15 December 2012

“Empathy during agony is a portion of divinity.” -Neal A. Maxwell

There are times I so badly want to give a thorough account of my divorce. There are times I want to talk about what has happened since then; the things I've learned that were going on during our marriage, the sickness I've been faced with emotionally and physically, the hopelessness I have dealt with, the hurt I have so carefully tried to hide. I want to write about each and every minute, each and every emotion, each and every last thing that happened.

These past six (almost) months, have been the most trying, and most rewarding six months of my life, (but if you quote me on that, I'll probably deny I said it.) When I think about the amount of pain I have dealt with, it hurts my already hurt heart. I want to nurture my heart back to healing, because it is so far from mending. I want to hug myself, and tell myself that it's going to be okay. I want to sit right next to me, and promise this vulnerable twenty one year old girl that everything will be alright in the end. It is hard, not to want bad things for people who inflict this kind of pain, but I genuinely, would not wish this on anyone, ever. Betrayal is an all-consuming thing, and it is so difficult to know how to deal with it gracefully. I have learned that hard things happen in life, to everyone, no matter what, and it is completely and entirely our decision if we choose to learn from them, or if we choose to let it create malicious feelings in our heart. 

I think back to the girl I was going into this. I remember the day perfectly. I remember laying on the bathroom floor, body shaking, being taken to the hospital, spending the next three days there. I remember staring at the ceiling tiles, counting each one, trying to distract myself from the pain, trying to distract myself from it all.

I look at myself now, and yes, I am lightyears away from who I want to be. I have a lifetime and the next to get there, but I do not recognize the girl I was six months ago. I have become unbelievably strong. I have become completely reliant on my Heavenly Father and Savior. I knew I loved the gospel six months ago, I knew the gospel was true, I knew it meant everything, but now? I have a love so deep for this gospel, it consumes my soul, and it consumes my every thought. I live with a prayer in my heart, and the Holy Ghost as my companion. I live solely to represent my Savior the best way I know how. I live with the intention of becoming a true disciple of Christ, with everything I think, everything I say, and everything I do. I have given back everything the Lord has given me, and laid it at His feet. My life is His, and whatever His will is for me is what I will do. I feel like Nephi, (I am in no way comparing myself to Nephi) but I feel like I am ready and waiting to follow the Lord, regardless of what happens, regardless if it is difficult, regardless if it is not wanted. 
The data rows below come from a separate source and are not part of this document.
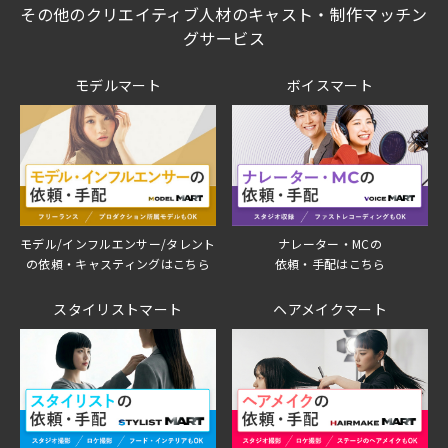
その他のクリエイティブ人材のキャスト・制作マッチン
グサービス
モデルマート
ボイスマート
モデル/インフルエンサー/タレント
ナレーター・MCの
の依頼・キャスティングはこちら
依頼・手配はこちら
スタイリストマート
ヘアメイクマート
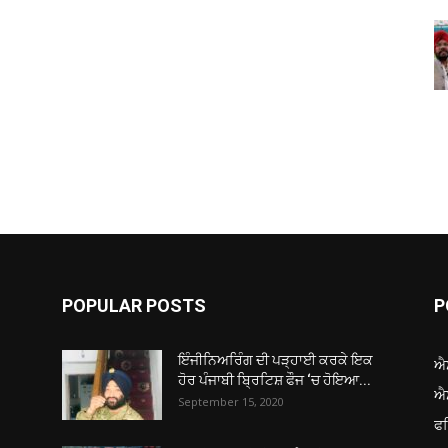
POPULAR POSTS
P
ਇੰਜੀਨਿਅਰਿੰਗ ਦੀ ਪੜ੍ਹਾਈ ਕਰਕੇ ਇਕ
ਐ
ਹੋਰ ਪੰਜਾਬੀ ਬ੍ਰਿਟਿਸ਼ ਫੌਜ ‘ਚ ਹੋਇਆ...
ਐ
September 15, 2020
ਫ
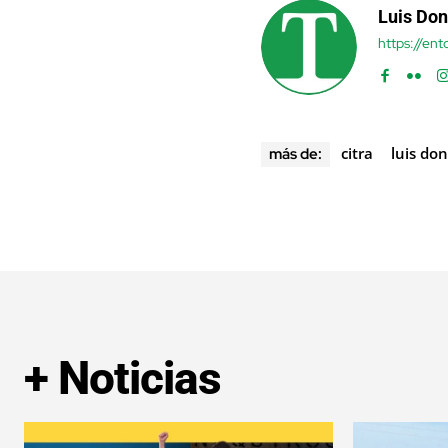
Luis Don
https://en
citra
luis do
más de:
+ Noticias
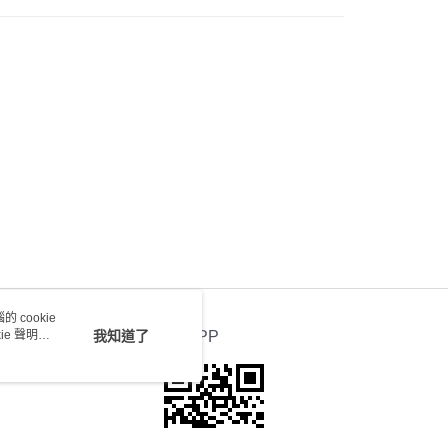
0.00，滿HK$100.00或以上免運費
送 - 確認發貨後1-4個工作天送達
運費表
 cookie
e 聲明使
我知道了
官方APP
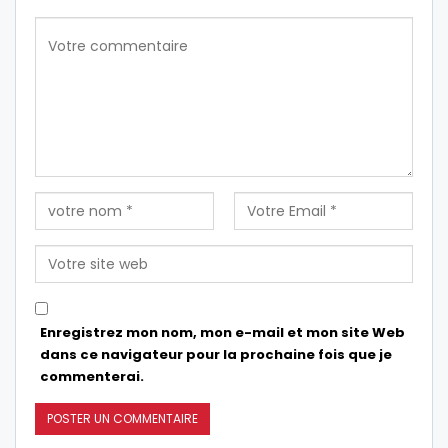
Enregistrez mon nom, mon e-mail et mon site Web
dans ce navigateur pour la prochaine fois que je
commenterai.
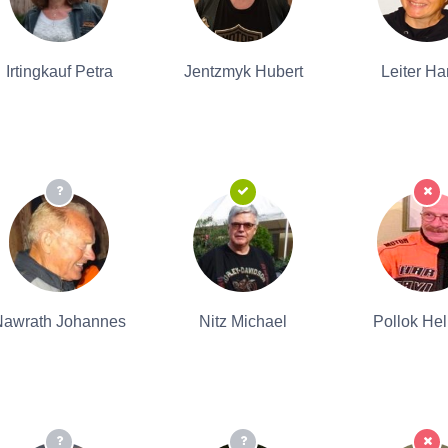
Irtingkauf Petra
Jentzmyk Hubert
Leiter H
Nawrath Johannes
Nitz Michael
Pollok He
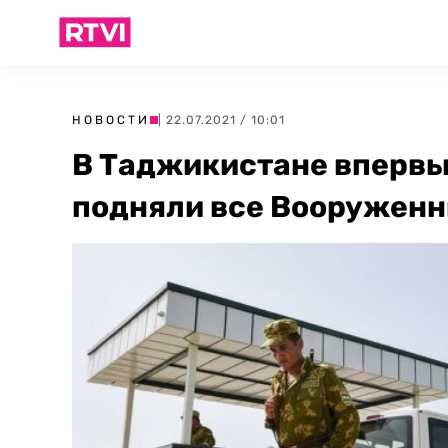
НОВОСТИ
| 22.07.2021 / 10:01
В Таджикистане впервы
подняли все Вооружен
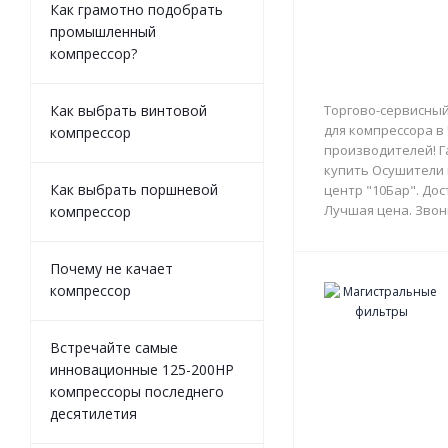
Как грамотно подобрать
промышленный
компрессор?
Как выбрать винтовой
Торгово-сервисный
для компрессора в
компрессор
производителей! Г
купить Осушители 
Как выбрать поршневой
центр "10Бар". Дос
Лучшая цена. Звон
компрессор
Почему не качает
компрессор
Встречайте самые
инновационные 125-200HP
компрессоры последнего
десятилетия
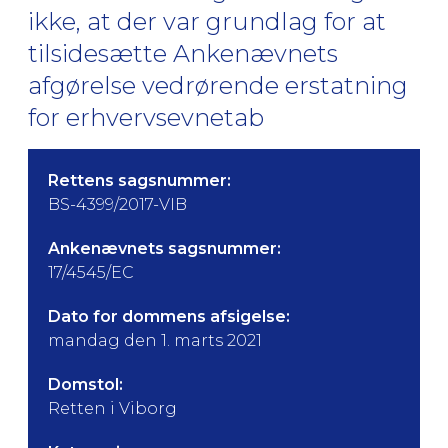
ikke, at der var grundlag for at
tilsidesætte Ankenævnets
afgørelse vedrørende erstatning
for erhvervsevnetab
Rettens sagsnummer:
BS-4399/2017-VIB
Ankenævnets sagsnummer:
17/4545/EC
Dato for dommens afsigelse:
mandag den 1. marts 2021
Domstol:
Retten i Viborg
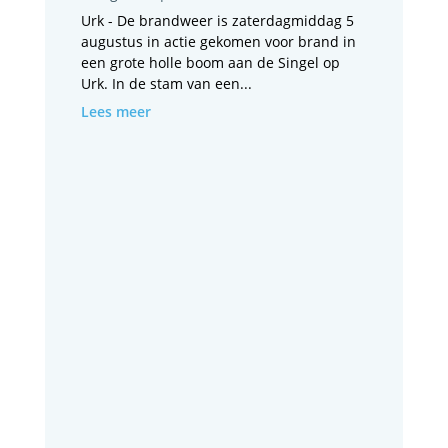
Urk - De brandweer is zaterdagmiddag 5
augustus in actie gekomen voor brand in
een grote holle boom aan de Singel op
Urk. In de stam van een...
Lees meer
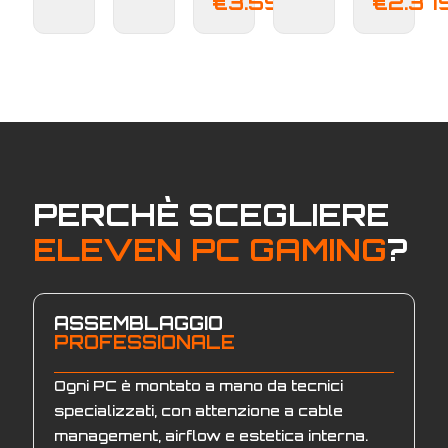
Il
€
3.599,00
€
2.37
originale
prezzo
era:
attuale
€3.759,00.
è:
€3.599,00
PERCHÈ SCEGLIERE
ELEVEN PC GAMING
?
ASSEMBLAGGIO
PROFESSIONALE
Ogni PC è montato a mano da tecnici
specializzati, con attenzione a cable
management, airflow e estetica interna.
I don't understand why people say the gospel limits us, or results in 'missing out' on something greater. The gospel sets us free. It brings happiness. It brings hope. It brings a sweet solace and a special presence that you can not find any other way. It brings an understanding of mortality, and eternal life. It offers us the remarkable gift of the Atonement, of being forgiven, of struggling with our shortcomings but learning from them. It blesses us with the power of prayer, and the knowledge of the Book of Mormon. It blesses us with extraordinary men who lead this church, and teach us what we need to know in these latter days. It blesses us with every resource we could ever need to work through our mortal journey, it blesses us with every answer to our questions, and it blesses us with the assurance, that if we will live righteously and worthily, and endure to the end, we will not fail. We will not fall short. We will not be left alone. We will not be forsaken. We will not be led astray. We will not be forgotten. We are each entitled to these blessings.

My sister tells me to blog about something other than the church, because I know, it is all I talk about, but it's all I talk about because it truly has become my life. It is what I think about, it is what gets me through every difficult moment throughout the day, and if I could scream all of this from the rooftops I would. The church is true, it is so, so true, and I love my Heavenly Father and Savior more than words on my blog could ever convey.